Surrounded By Silence
hen you get there this fast, it’s only natural to figure out how hard it is to stay there. In regards to that old adage, Surrounded By Silence supplies a direct answer: fill your album with other people to quell that feeling. This new work includes appearances from Masta Killa, GZA, Ghostface, El-P, Beans, Pedro, Camu Tao, DJ Nobody, Kasu from Blonde Redhead, The Books, Aesop Rock, etc, and that’s all well and good. It’s just unfortunate that Scott Herren’s new approach to collaboration is an almost fearful response to an incapability to break out of his style. In a way it makes a case for another old saying: misery loves company.
Herren is a mindblowing talent. This is obvious to anyone who heard his previous three efforts, as he continues to ultra-chop samples and play out his acid jazz-hop to the extremes that song structure can handle. On the instrumental cuts, he seems less aggressive and almost a little less ambitious with his melodies and drum programming.
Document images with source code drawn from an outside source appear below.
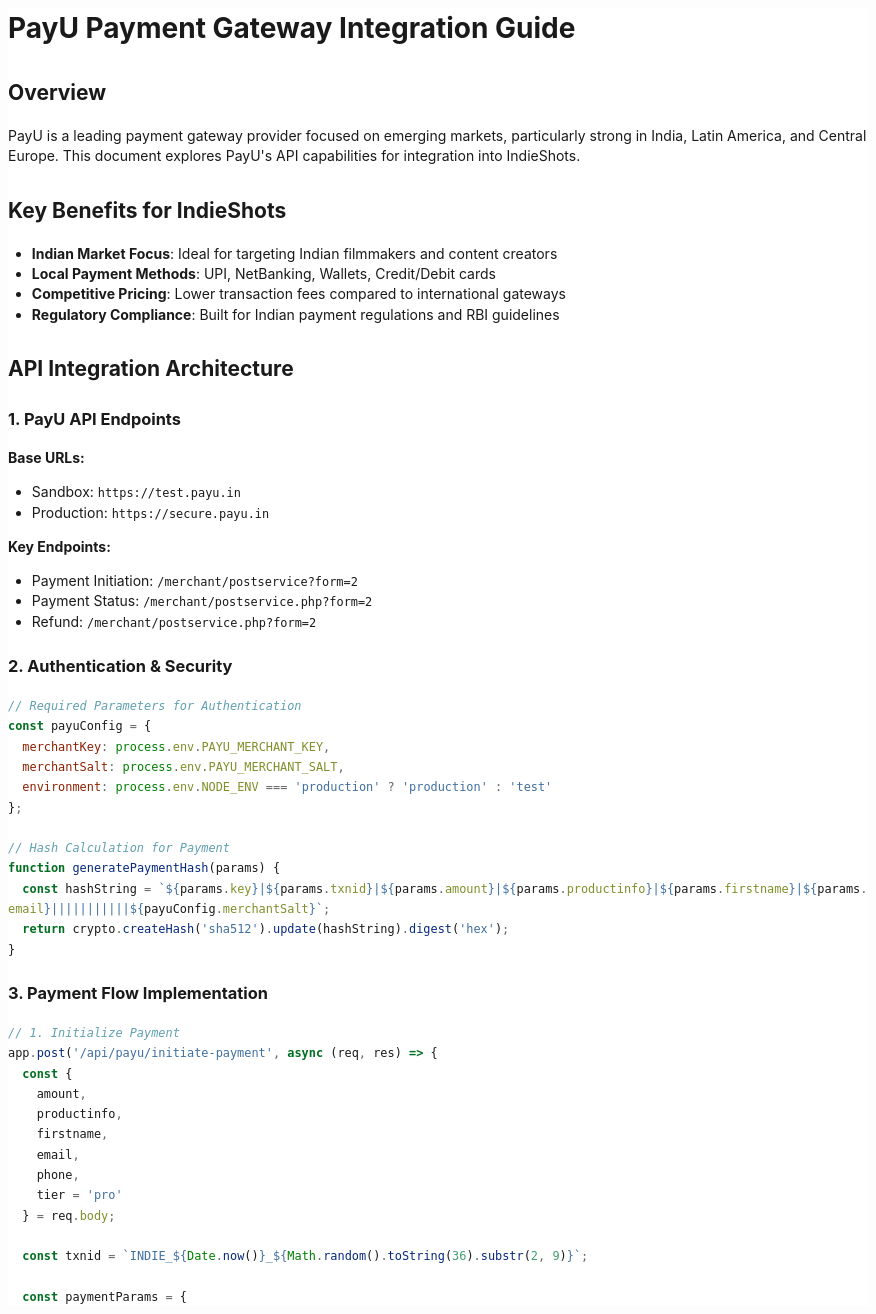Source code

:# PayU Payment Gateway Integration Guide

## Overview

PayU is a leading payment gateway provider focused on emerging markets, particularly strong in India, Latin America, and Central Europe. This document explores PayU's API capabilities for integration into IndieShots.

## Key Benefits for IndieShots

- **Indian Market Focus**: Ideal for targeting Indian filmmakers and content creators
- **Local Payment Methods**: UPI, NetBanking, Wallets, Credit/Debit cards
- **Competitive Pricing**: Lower transaction fees compared to international gateways
- **Regulatory Compliance**: Built for Indian payment regulations and RBI guidelines

## API Integration Architecture

### 1. PayU API Endpoints

**Base URLs:**
- Sandbox: `https://test.payu.in`
- Production: `https://secure.payu.in`

**Key Endpoints:**
- Payment Initiation: `/merchant/postservice?form=2`
- Payment Status: `/merchant/postservice.php?form=2`
- Refund: `/merchant/postservice.php?form=2`

### 2. Authentication & Security

```javascript
// Required Parameters for Authentication
const payuConfig = {
  merchantKey: process.env.PAYU_MERCHANT_KEY,
  merchantSalt: process.env.PAYU_MERCHANT_SALT,
  environment: process.env.NODE_ENV === 'production' ? 'production' : 'test'
};

// Hash Calculation for Payment
function generatePaymentHash(params) {
  const hashString = `${params.key}|${params.txnid}|${params.amount}|${params.productinfo}|${params.firstname}|${params.email}|||||||||||${payuConfig.merchantSalt}`;
  return crypto.createHash('sha512').update(hashString).digest('hex');
}
```

### 3. Payment Flow Implementation

```javascript
// 1. Initialize Payment
app.post('/api/payu/initiate-payment', async (req, res) => {
  const {
    amount,
    productinfo,
    firstname,
    email,
    phone,
    tier = 'pro'
  } = req.body;

  const txnid = `INDIE_${Date.now()}_${Math.random().toString(36).substr(2, 9)}`;
  
  const paymentParams = {
```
That isn’t to say that he never impresses. “La Correction Exchange” with DJ Nobody is a patient drum-led assault that climaxes with an incredible sequence of claps and edits. “Pastel Assassins” shreds the Deheza sisters through video game degradation, fluttering soft synth and a rolling drumline. All in all, it seems pretty obvious to me that most of the effort was spent on calling friends and neighbors for their contributions.
All of the best-looking collaborations are ultimately the most disappointing. Masta Killa and GZA from Wu-Tang Clan show up for “Just The Thought.” What looks incredible on paper is pretty lackluster, with uninterested, somewhat offbeat vocals from both parties. With an uninspiring production, minimalist pulsing hi-hats and grime-like offset claps, it doesn’t seem nearly as Wu-centric as one would hope. The much talked about single “Hideyaface” with Ghostface and El-P disappoints, based around a lack of chemistry (El-P said on a radio show that verses weren’t recorded in the same room) and a relatively basic beat that pales when compared to El-P’s remix.
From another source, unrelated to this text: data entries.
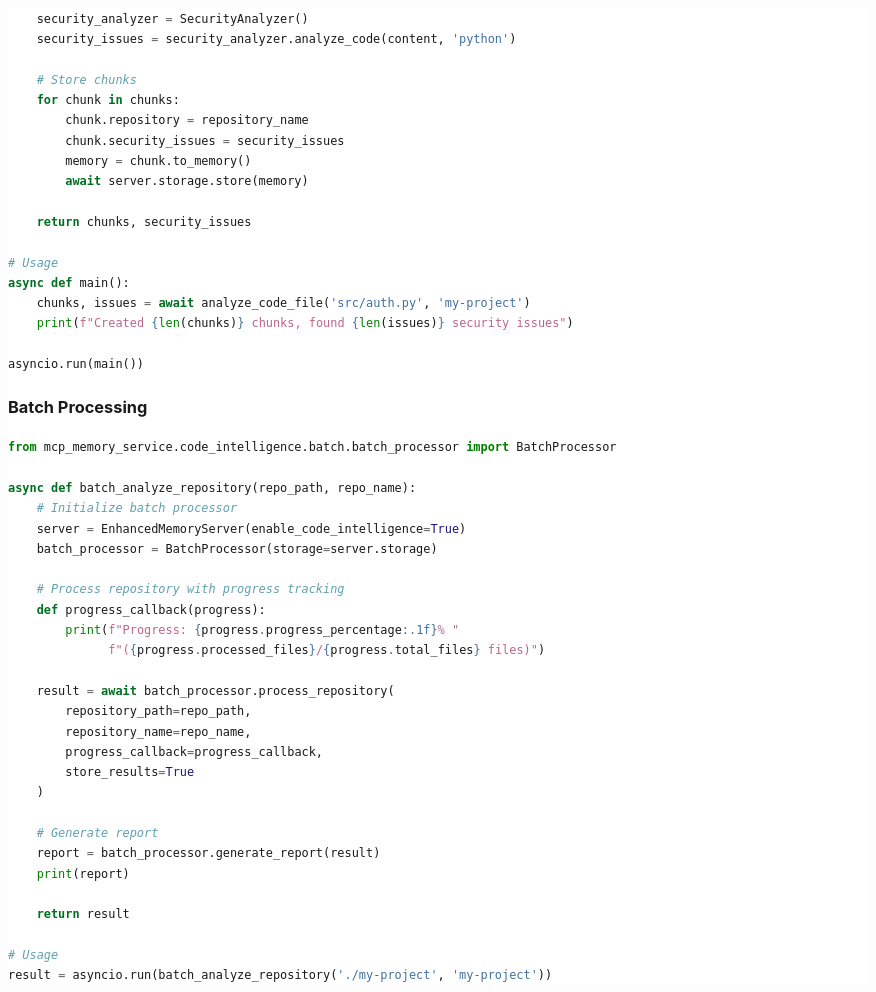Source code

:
 ```python
    security_analyzer = SecurityAnalyzer()
    security_issues = security_analyzer.analyze_code(content, 'python')
    
    # Store chunks
    for chunk in chunks:
        chunk.repository = repository_name
        chunk.security_issues = security_issues
        memory = chunk.to_memory()
        await server.storage.store(memory)
    
    return chunks, security_issues

# Usage
async def main():
    chunks, issues = await analyze_code_file('src/auth.py', 'my-project')
    print(f"Created {len(chunks)} chunks, found {len(issues)} security issues")

asyncio.run(main())
```

### Batch Processing

```python
from mcp_memory_service.code_intelligence.batch.batch_processor import BatchProcessor

async def batch_analyze_repository(repo_path, repo_name):
    # Initialize batch processor
    server = EnhancedMemoryServer(enable_code_intelligence=True)
    batch_processor = BatchProcessor(storage=server.storage)
    
    # Process repository with progress tracking
    def progress_callback(progress):
        print(f"Progress: {progress.progress_percentage:.1f}% "
              f"({progress.processed_files}/{progress.total_files} files)")
    
    result = await batch_processor.process_repository(
        repository_path=repo_path,
        repository_name=repo_name,
        progress_callback=progress_callback,
        store_results=True
    )
    
    # Generate report
    report = batch_processor.generate_report(result)
    print(report)
    
    return result

# Usage
result = asyncio.run(batch_analyze_repository('./my-project', 'my-project'))
```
Those aren’t big surprises to me, as Prefuse has a history of quelling his creativity when producing for emcees (barring his explosive, song-saving remix of Beans’s “Mutescreamer”). The songs that win the biggest are the ones I didn’t expect to come together well. “Now You’re Leaving,” his collaboration with emcee/crooner Camu Tao, is huge, with jungle chops on the change-up and a continuation of Prefuse’s obsession with the human voice in his beats. “Pagina Dos” with the Books is a teaser for their upcoming full-length collaboration and it only does positive hype for their cause, spewing disembodied voices and swinging smashed guitars.
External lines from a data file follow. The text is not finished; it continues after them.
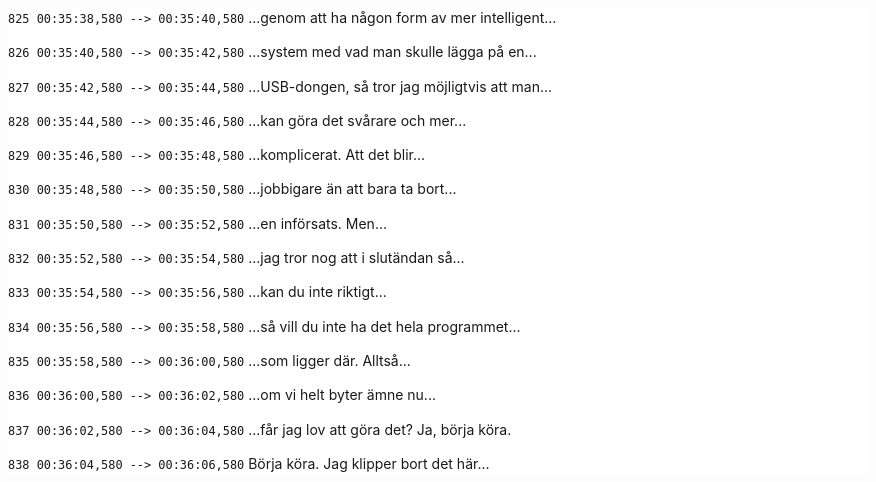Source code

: 

`825 00:35:38,580 --> 00:35:40,580`
\...genom att ha någon form av mer intelligent...



`826 00:35:40,580 --> 00:35:42,580`
\...system med vad man skulle lägga på en...



`827 00:35:42,580 --> 00:35:44,580`
\...USB-dongen, så tror jag möjligtvis att man...



`828 00:35:44,580 --> 00:35:46,580`
\...kan göra det svårare och mer...



`829 00:35:46,580 --> 00:35:48,580`
\...komplicerat. Att det blir...



`830 00:35:48,580 --> 00:35:50,580`
\...jobbigare än att bara ta bort...



`831 00:35:50,580 --> 00:35:52,580`
\...en införsats. Men...



`832 00:35:52,580 --> 00:35:54,580`
\...jag tror nog att i slutändan så...



`833 00:35:54,580 --> 00:35:56,580`
\...kan du inte riktigt...



`834 00:35:56,580 --> 00:35:58,580`
\...så vill du inte ha det hela programmet...



`835 00:35:58,580 --> 00:36:00,580`
\...som ligger där. Alltså...



`836 00:36:00,580 --> 00:36:02,580`
\...om vi helt byter ämne nu...



`837 00:36:02,580 --> 00:36:04,580`
\...får jag lov att göra det? Ja, börja köra.



`838 00:36:04,580 --> 00:36:06,580`
Börja köra. Jag klipper bort det här...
Overall, it’s a story of too many ideas. If Herren would’ve focused on making an album for himself, instead of jamming as many names in as possible, the back cover wouldn’t seem more important than the CD at times. So it’s the conflict between his obvious talent and a lack of personal focus that results in a mid-high mark for a top choice producer. My hope is that history repeats itself and Prefuse culls an outstanding outtakes disc with his reported collaborations with Tunde from TV On The Radio, Diplo, Madlib, and Four Tet.